Copy verbatim the part of the listing that opens with the line containing "f. Save this" and closes with the line containing "get its credentials.", including both of those lines.

Saved data entries:
*-*-*
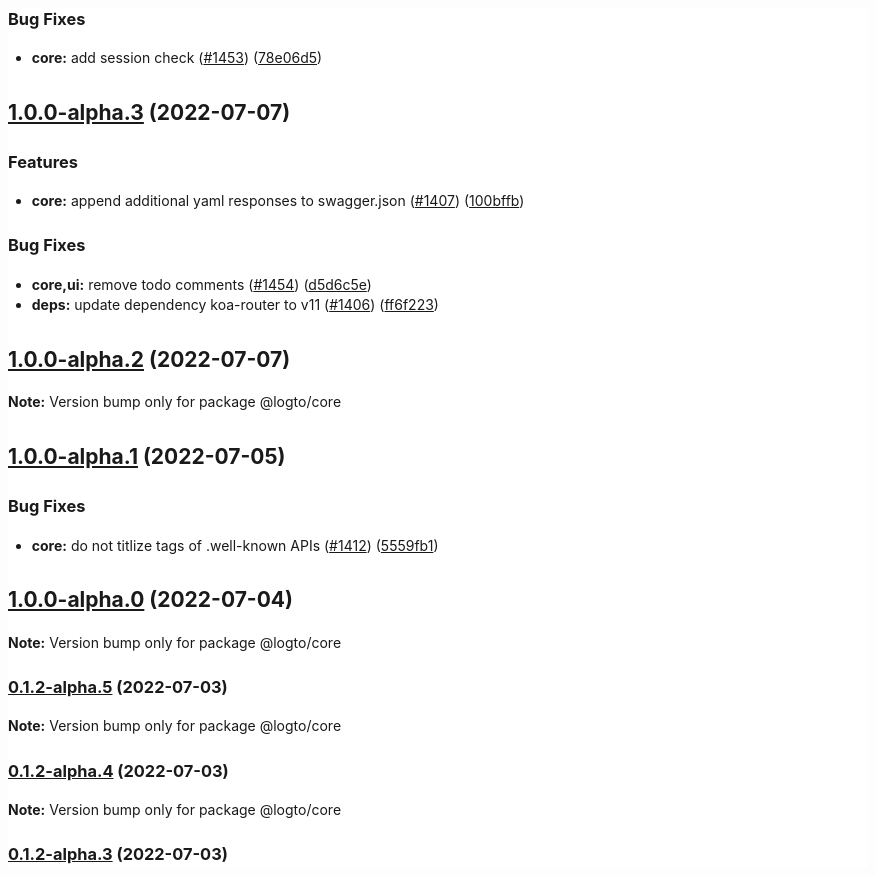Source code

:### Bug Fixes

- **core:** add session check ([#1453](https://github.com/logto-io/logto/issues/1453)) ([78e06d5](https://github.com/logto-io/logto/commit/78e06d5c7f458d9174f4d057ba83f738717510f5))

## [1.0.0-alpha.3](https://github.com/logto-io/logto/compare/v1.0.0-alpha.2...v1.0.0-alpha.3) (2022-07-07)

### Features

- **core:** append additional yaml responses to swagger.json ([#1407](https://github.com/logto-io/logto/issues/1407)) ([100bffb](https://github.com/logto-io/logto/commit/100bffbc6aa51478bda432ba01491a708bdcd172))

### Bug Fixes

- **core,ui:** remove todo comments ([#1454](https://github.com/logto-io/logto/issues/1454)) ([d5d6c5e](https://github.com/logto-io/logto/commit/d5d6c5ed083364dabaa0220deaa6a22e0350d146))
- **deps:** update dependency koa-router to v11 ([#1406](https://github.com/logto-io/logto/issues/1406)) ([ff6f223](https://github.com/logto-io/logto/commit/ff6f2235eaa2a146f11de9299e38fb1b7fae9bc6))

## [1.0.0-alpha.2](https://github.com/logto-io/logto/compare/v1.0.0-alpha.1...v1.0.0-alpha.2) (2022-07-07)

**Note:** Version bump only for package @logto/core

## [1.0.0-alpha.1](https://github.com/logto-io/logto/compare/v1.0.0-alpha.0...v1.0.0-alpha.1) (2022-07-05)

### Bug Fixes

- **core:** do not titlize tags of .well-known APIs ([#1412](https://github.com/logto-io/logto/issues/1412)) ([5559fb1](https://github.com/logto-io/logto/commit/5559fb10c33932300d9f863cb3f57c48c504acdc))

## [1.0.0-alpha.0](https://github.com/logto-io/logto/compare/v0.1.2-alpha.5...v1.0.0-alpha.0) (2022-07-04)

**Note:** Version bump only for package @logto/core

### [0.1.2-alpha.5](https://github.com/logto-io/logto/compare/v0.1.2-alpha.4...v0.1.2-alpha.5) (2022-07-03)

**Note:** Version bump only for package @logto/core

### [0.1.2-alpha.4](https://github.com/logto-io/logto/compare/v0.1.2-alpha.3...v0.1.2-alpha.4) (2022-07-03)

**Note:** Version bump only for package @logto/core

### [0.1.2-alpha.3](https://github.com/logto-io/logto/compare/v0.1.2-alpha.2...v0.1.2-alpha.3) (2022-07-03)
*-*-*
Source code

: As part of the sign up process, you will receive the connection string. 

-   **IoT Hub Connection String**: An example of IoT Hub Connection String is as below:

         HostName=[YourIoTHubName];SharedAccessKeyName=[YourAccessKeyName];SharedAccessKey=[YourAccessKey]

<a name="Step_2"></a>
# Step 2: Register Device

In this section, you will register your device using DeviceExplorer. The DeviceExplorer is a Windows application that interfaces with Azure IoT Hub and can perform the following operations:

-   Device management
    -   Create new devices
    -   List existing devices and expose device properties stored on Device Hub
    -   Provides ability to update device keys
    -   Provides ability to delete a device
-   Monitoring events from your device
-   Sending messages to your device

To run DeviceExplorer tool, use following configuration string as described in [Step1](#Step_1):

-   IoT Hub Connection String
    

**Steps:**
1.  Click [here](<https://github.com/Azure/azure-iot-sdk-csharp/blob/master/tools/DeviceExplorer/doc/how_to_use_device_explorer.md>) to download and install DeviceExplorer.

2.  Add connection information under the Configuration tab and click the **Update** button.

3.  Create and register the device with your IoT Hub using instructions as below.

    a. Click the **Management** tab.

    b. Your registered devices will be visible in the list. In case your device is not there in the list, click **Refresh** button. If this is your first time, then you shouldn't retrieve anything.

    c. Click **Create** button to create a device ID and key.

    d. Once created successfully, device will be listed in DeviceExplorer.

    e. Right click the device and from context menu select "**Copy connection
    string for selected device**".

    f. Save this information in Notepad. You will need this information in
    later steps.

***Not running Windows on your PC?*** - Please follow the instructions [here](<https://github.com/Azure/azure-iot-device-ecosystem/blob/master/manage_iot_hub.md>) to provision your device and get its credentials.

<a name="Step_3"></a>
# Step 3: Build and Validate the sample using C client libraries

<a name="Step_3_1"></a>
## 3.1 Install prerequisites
*-*-*
> _Answer to this exercise_
    f. Save this information in Notepad. You will need this information in
    later steps.

***Not running Windows on your PC?*** - Please follow the instructions [here](<https://github.com/Azure/azure-iot-device-ecosystem/blob/master/manage_iot_hub.md>) to provision your device and get its credentials.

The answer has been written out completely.